### Task to carry out
Find each line in the records that contains the string "agua" and copy those lines.

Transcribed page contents
=== Section Start ===
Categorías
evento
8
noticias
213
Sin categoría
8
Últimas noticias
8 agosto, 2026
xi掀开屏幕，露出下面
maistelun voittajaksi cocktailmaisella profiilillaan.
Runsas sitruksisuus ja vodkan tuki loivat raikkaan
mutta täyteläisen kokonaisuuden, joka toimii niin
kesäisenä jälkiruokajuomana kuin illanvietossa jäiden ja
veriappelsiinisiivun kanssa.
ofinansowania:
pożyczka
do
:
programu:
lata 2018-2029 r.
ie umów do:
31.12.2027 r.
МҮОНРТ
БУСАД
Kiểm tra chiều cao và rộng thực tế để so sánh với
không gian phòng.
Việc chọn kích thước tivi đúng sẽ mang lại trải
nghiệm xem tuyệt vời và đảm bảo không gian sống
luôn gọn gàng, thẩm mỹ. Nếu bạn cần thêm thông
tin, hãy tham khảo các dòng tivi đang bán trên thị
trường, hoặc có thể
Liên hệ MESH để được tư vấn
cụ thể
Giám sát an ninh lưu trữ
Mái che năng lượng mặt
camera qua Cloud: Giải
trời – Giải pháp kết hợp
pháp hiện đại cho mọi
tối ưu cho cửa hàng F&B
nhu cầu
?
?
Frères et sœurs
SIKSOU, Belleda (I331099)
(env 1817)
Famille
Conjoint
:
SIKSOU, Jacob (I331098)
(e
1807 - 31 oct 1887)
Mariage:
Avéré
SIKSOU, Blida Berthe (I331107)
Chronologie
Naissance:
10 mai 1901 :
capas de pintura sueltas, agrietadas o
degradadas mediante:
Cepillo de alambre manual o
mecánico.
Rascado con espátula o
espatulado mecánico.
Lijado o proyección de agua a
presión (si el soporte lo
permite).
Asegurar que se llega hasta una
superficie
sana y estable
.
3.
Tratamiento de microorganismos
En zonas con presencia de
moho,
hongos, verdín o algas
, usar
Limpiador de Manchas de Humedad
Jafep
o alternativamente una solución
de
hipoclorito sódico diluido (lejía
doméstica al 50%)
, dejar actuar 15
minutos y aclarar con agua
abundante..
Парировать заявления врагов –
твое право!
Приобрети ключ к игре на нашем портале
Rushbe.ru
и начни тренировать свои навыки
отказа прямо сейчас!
=== Section End ===
### Output of the exercise
Lijado o proyección de agua a
minutos y aclarar con agua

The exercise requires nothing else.